TASK
Search the material below for the string "fragments" and copy each line where it appears.

RECORDS FOR THE EXERCISE
====

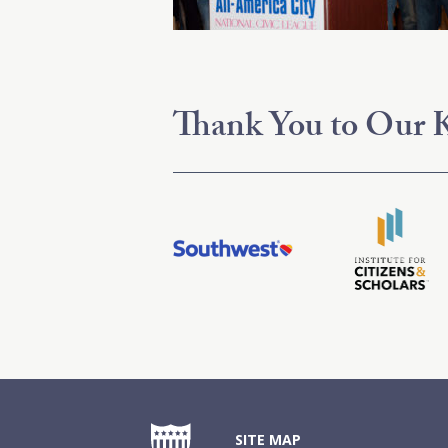
Thank You to Our K
SITE MAP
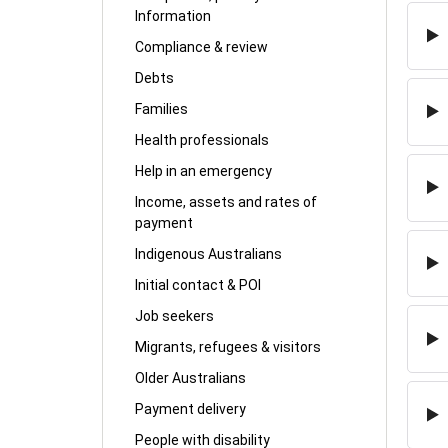
Information
Compliance & review
Debts
Families
Health professionals
Help in an emergency
Income, assets and rates of
payment
Indigenous Australians
Initial contact & POI
Job seekers
Migrants, refugees & visitors
Older Australians
Payment delivery
People with disability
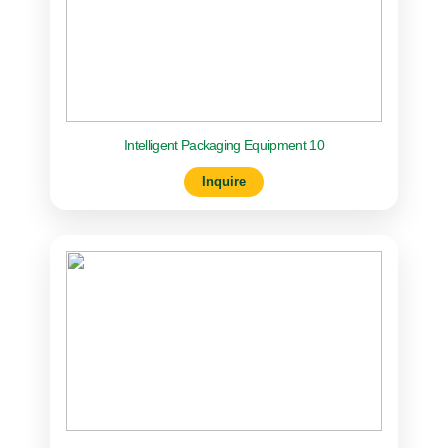
Intelligent Packaging Equipment 10
Inquire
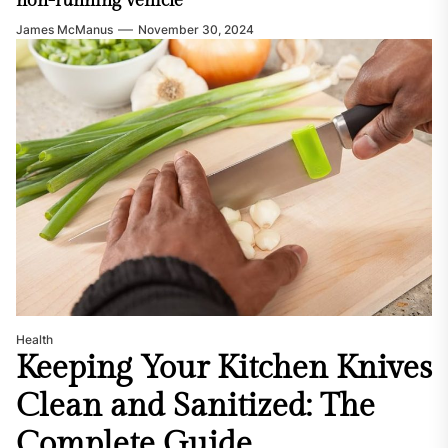
non-running vehicle
James McManus
November 30, 2024
Health
Keeping Your Kitchen Knives
Clean and Sanitized: The
Complete Guide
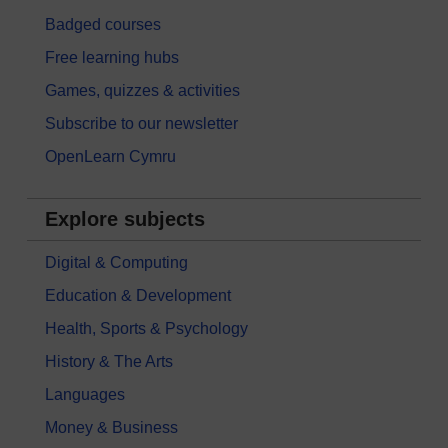
Badged courses
Free learning hubs
Games, quizzes & activities
Subscribe to our newsletter
OpenLearn Cymru
Explore subjects
Digital & Computing
Education & Development
Health, Sports & Psychology
History & The Arts
Languages
Money & Business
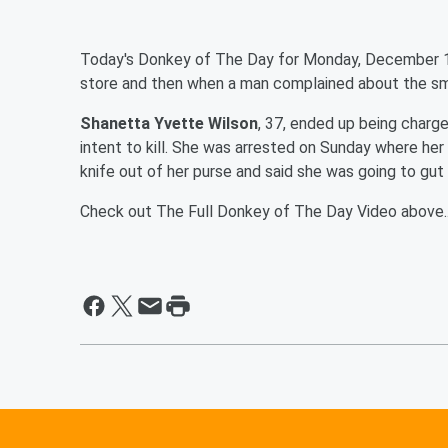
Today's Donkey of The Day for Monday, December 1
store and then when a man complained about the sme
Shanetta Yvette Wilson
, 37, ended up being charg
intent to kill. She was arrested on Sunday where her
knife out of her purse and said she was going to gu
Check out The Full Donkey of The Day Video above..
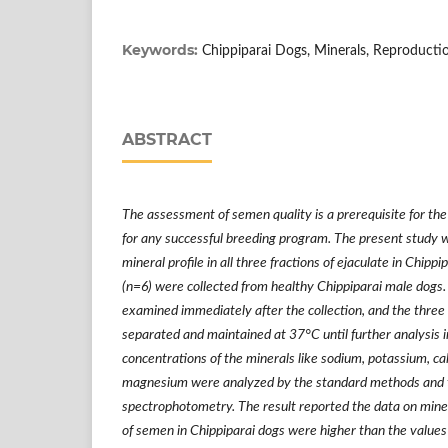
Keywords:
Chippiparai Dogs, Minerals, Reproduct
ABSTRACT
The assessment of semen quality is a prerequisite for the
for any successful breeding program. The present study 
mineral profile in all three fractions of ejaculate in Chip
(n=6) were collected from healthy Chippiparai male dogs.
examined immediately after the collection, and the three
separated and maintained at 37
°
C until further analysis 
concentrations of the minerals like sodium, potassium, cal
magnesium were analyzed by the standard methods and 
spectrophotometry. The result reported the data on mineral
of semen in Chippiparai dogs were higher than the values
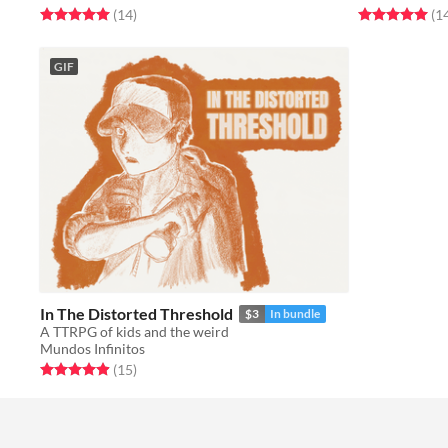
Rated 5.0 out of 5 stars
total ratings
Rated 5.0 out o
(14
)
(1
GIF
In The Distorted Threshold
$3
In bundle
A TTRPG of kids and the weird
Mundos Infinitos
Rated 4.9 out of 5 stars
total ratings
(15
)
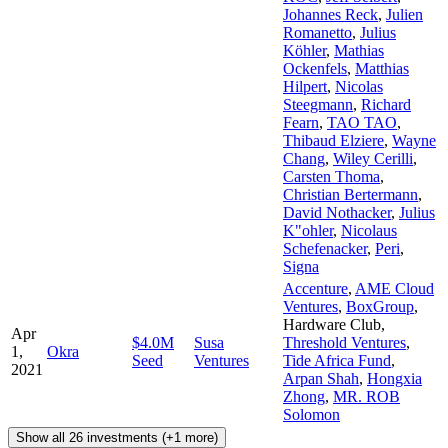
Johannes Reck
,
Julien
Romanetto
,
Julius
Köhler
,
Mathias
Ockenfels
,
Matthias
Hilpert
,
Nicolas
Steegmann
,
Richard
Fearn
,
TAO TAO
,
Thibaud Elziere
,
Wayne
Chang
,
Wiley Cerilli
,
Carsten Thoma
,
Christian Bertermann
,
David Nothacker
,
Julius
K"ohler
,
Nicolaus
Schefenacker
,
Peri
,
Signa
Accenture
,
AME Cloud
Ventures
,
BoxGroup
,
Hardware Club
,
Apr
$4.0M
Susa
Threshold Ventures
,
1,
Okra
Seed
Ventures
Tide Africa Fund
,
2021
Arpan Shah
,
Hongxia
Zhong
,
MR. ROB
Solomon
Show all 26 investments (+1 more)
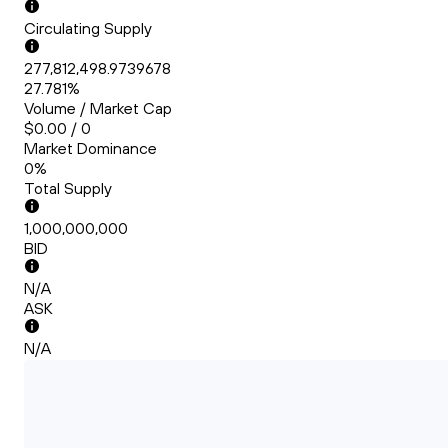
Circulating Supply
277,812,498.9739678
27.781%
Volume / Market Cap
$0.00 / 0
Market Dominance
0%
Total Supply
1,000,000,000
BID
N/A
ASK
N/A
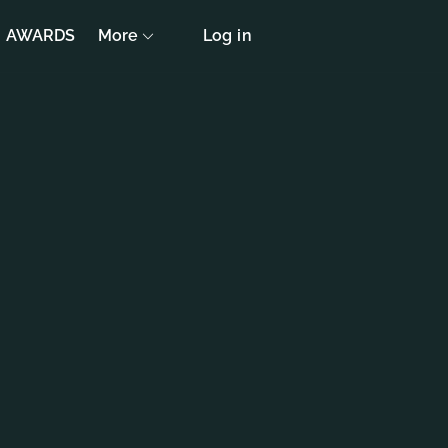
AWARDS
More
Log in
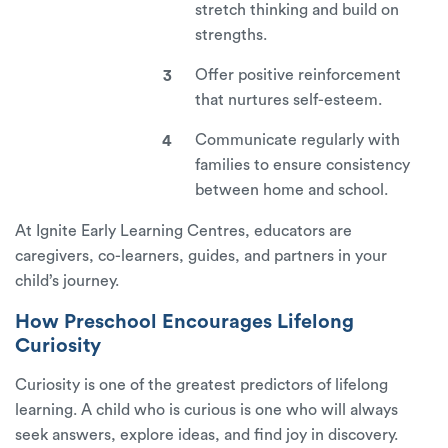
stretch thinking and build on
strengths.
Offer positive reinforcement
that nurtures self-esteem.
Communicate regularly with
families to ensure consistency
between home and school.
At
Ignite Early Learning Centres
, educators are
caregivers, co-learners, guides, and partners in your
child’s journey.
How Preschool Encourages Lifelong
Curiosity
Curiosity is one of the greatest predictors of lifelong
learning. A child who is curious is one who will always
seek answers, explore ideas, and find joy in discovery.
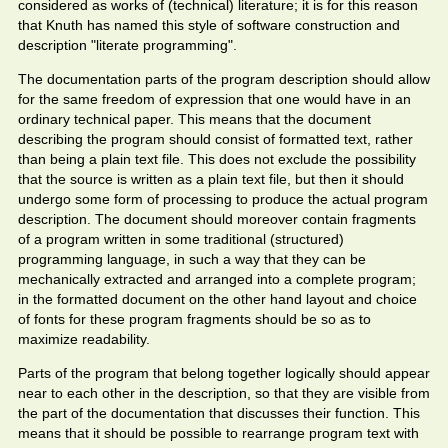
considered as works of (technical) literature; it is for this reason
that Knuth has named this style of software construction and
description "literate programming".
The documentation parts of the program description should allow
for the same freedom of expression that one would have in an
ordinary technical paper. This means that the document
describing the program should consist of formatted text, rather
than being a plain text file. This does not exclude the possibility
that the source is written as a plain text file, but then it should
undergo some form of processing to produce the actual program
description. The document should moreover contain fragments
of a program written in some traditional (structured)
programming language, in such a way that they can be
mechanically extracted and arranged into a complete program;
in the formatted document on the other hand layout and choice
of fonts for these program fragments should be so as to
maximize readability.
Parts of the program that belong together logically should appear
near to each other in the description, so that they are visible from
the part of the documentation that discusses their function. This
means that it should be possible to rearrange program text with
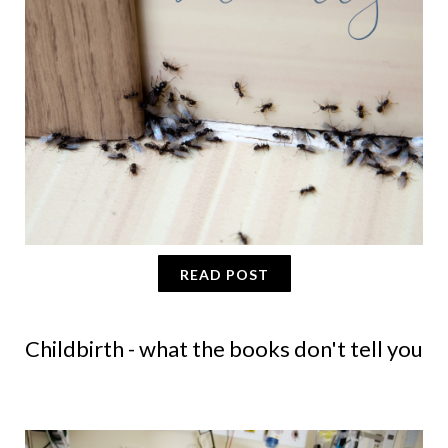
READ POST
Childbirth - what the books don't tell you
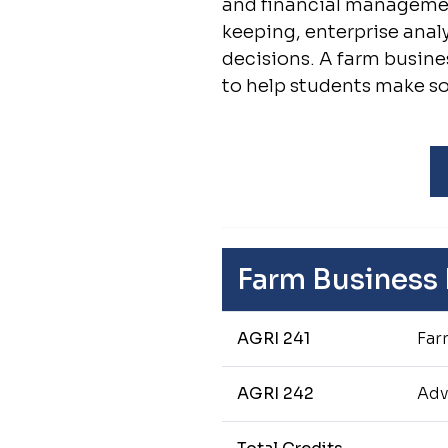
and financial management
keeping, enterprise ana
decisions. A farm busine
to help students make 
Farm Business
AGRI 241
Far
AGRI 242
Adv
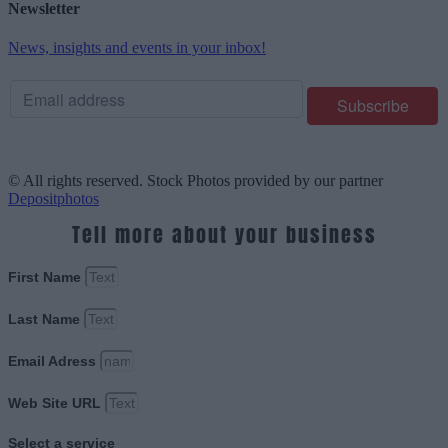
Newsletter
News, insights and events in your inbox!
© All rights reserved. Stock Photos provided by our partner
Depositphotos
Tell more about your business
First Name
Last Name
Email Adress
Web Site URL
Select a service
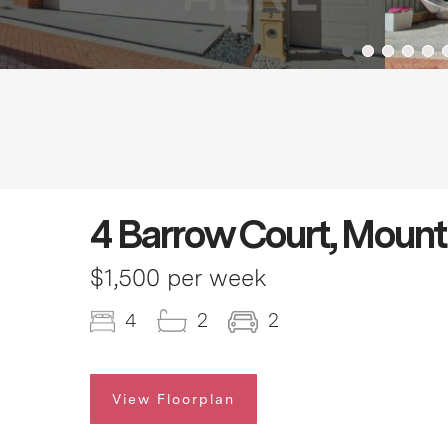
4 Barrow Court, Moun
$1,500 per week
4
2
2
View Floorplan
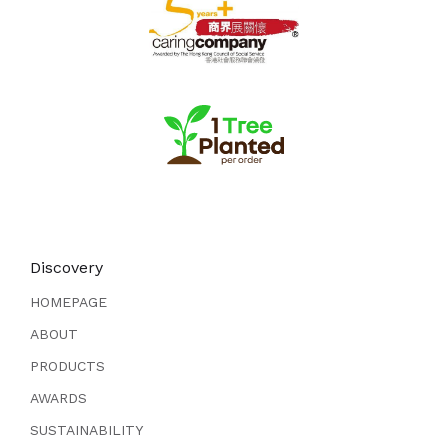
Discovery
HOMEPAGE
ABOUT
PRODUCTS
AWARDS
SUSTAINABILITY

====

TASK RESPONSE
description. The document should moreover contain fragments
of fonts for these program fragments should be so as to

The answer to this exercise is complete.